Von der Sommerlandstraße machte ich vor Kellen noch einen kleinen Schlenker über Klompstraße und Hasseltsche Spick um die 50 km voll zu machen, dann hatte ich jene in 1:50 h bewältigt.und sogar noch etwas Zeit vor dem Anstoß - Im Nachhinein betrachtet hätte ich aber besser noch länger Radfahren sollen, das hätte mehr Freude gemacht :-).

Es sei zudem zu bemerken, dass - vom Split und ein paar Überschwemmungen durch den starken Regen am Morgen, die Radwege auf der ganzen Runde überwiegend im guten Zustand sind.Auf der B67 zwischen "Lindchen" und Kalkar waren 2 - 3 kräftigere Wurzelschäden, aber die auch nicht beieinander, sodass ich mich nicht damit aufhalten wollte zu versuchen ob ich diese bei RADar! melden kann.

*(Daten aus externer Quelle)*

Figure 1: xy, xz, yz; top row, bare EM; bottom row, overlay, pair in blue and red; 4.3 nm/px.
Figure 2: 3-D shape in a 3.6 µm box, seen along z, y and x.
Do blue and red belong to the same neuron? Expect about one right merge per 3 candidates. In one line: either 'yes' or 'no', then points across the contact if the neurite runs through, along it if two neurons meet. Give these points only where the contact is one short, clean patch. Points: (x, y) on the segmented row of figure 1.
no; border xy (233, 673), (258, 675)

Diesbezüglich ist es nämlich ärgerlich, dass nicht alle Kommunen bei RADar! mitmachen und man nie weiß ob man Dinge melden kann oder nicht. Toll wäre diese, oder eine vergleichbare Plattform, die überall und das ganze Jahr die Meldung von Schäden oder Anregungen ermöglichen würde!